WHAT THE TASK REQUIRES :: In the article about the Mountain View school board's budget, what bottom-line figure did the tentative budget that would have been presented Monday offer?

EXTRACT ::

::::

Mountain View holds off on approval of tentative budget
BY TOM FONTANA
The expected approval of a budget proposal was held off by the Mountain View school board at its meeting Monday night.
Board member Dava Rinehart-Cowan asked that a tentative budget for 2013-14 be delayed for further discussion, and the board agreed.
A special meeting will be held Tuesday, May 28, 7 p.m., when it is expected a vote will be taken to make the proposed budget available for public scrutiny for 30 days before a decision is make on final passage by the end of June.
The budget that would have been presented Monday offered a bottom line of $18,047,684, based on projected revenue from a 35.8 mills real estate tax, an Occupational Assessment Tax at 100 mills, a one percent Earned Income Tax, and a one percent Real Estate Transfer tax.
District business manager Joseph Patchkoski told the board that that tentative budget total does not include figures for the ‘acquisition’ of additional teachers, as requested by school administrators, or administrative staff salaries. However, it does include support staff salaries based on recent contract negotiations.
“We could be looking at a deficit of about $1.1 million,” Patchkoski said, “but that’s before dipping into the fund balance from last year, which includes gas lease payments.”
Maintenance director Robert Taylor reported on a proposal by Johnson Controls Inc., the third company Taylor has consulted concerning an upgrade of security at the district’s two school buildings. The other two companies are NRG and Tri-Guard.
He told the board that the widest discrepancy between the three companies was the number of security cameras included in their proposals.
“Two of the companies proposed around 90 cameras around the high school, and about 40 at the elementary building,” he explained. “Tri-Guard offered 56 cameras at the high school and about 26 at the elementary.”
He also said Tri-Guard would use much of the existing security apparatus, and wire instead of fiber optics, which he stated would affect the speed and clarity of the system.
“Tri-Guard does not include a panic button as the others do,” he added. “A panic button pushed by a staffer would immediately dial 911 and put the security cameras at their highest resolution. Tri-Guard also does not offer a camera at the building entrance intercom.”
Some board members were concerned with the differences between the proposals of the three companies. “We’re looking at a large amount of money here,” commented Rinehart-Cowan.
Director Roy Twining suggested the companies be approached with some compromises. “Let’s see if Johnson Controls can come up with a plan with fewer cameras,” he suggested, “somewhere between their proposal and Tri-Guard’s.”
The board approved a proposal by high school principal Robert Presley to change the program of studies from general and academic classes to academic and honors classes, with a grade requirementof 93 percent or higher for placement in honors classes. The change also allows an option for parents to override a decision by the school not to place their student in an advanced class based on grade point average. The changes will become effective starting with 2013-14.
In other business:
*Family Health Clinic of Barnes Kasson, Susquehanna, was appointed as the school medical facility for 2013-14 at a rate of $75 per hour for health and sports physicals.
*The board reappointed attorney Joseph Gaughan of Scranton as district solicitor, and Diane Makosky as board secretary for 2013-14, and tabled the appointment of a district treasurer.
*The board removed from the agenda the appointment of several coaching staff positions for next season.

::::

DATASET EXCERPTS ::
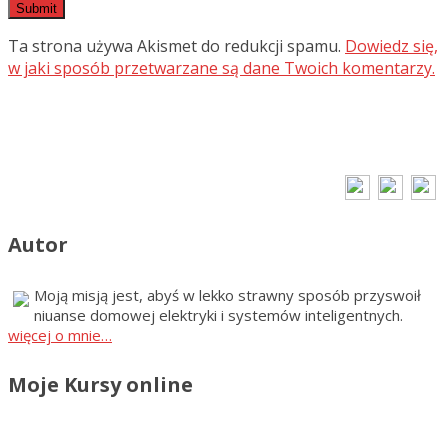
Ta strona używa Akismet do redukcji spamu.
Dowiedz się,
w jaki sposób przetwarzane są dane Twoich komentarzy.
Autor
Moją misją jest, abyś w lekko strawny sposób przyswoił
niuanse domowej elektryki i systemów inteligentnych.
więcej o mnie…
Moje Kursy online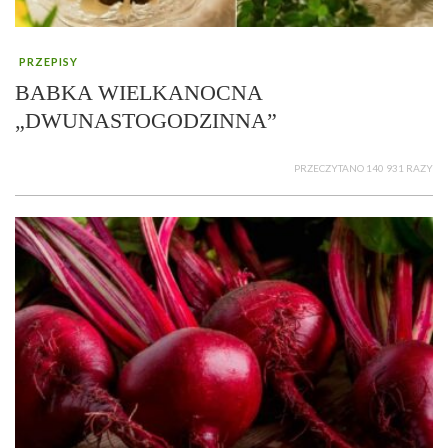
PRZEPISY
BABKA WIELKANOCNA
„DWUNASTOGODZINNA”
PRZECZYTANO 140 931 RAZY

::::

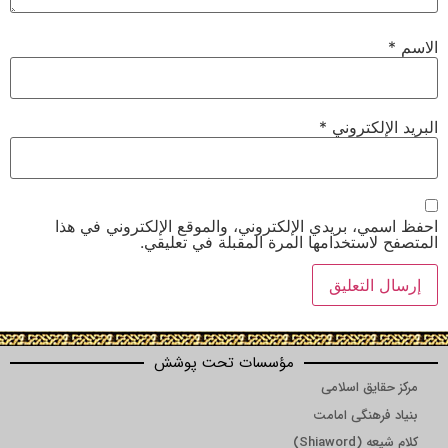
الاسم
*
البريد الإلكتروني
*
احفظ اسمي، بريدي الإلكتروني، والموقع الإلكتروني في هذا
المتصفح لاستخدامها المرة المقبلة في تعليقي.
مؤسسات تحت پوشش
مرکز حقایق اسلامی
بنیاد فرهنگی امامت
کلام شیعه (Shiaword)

::::

SOLUTION :: $18,047,684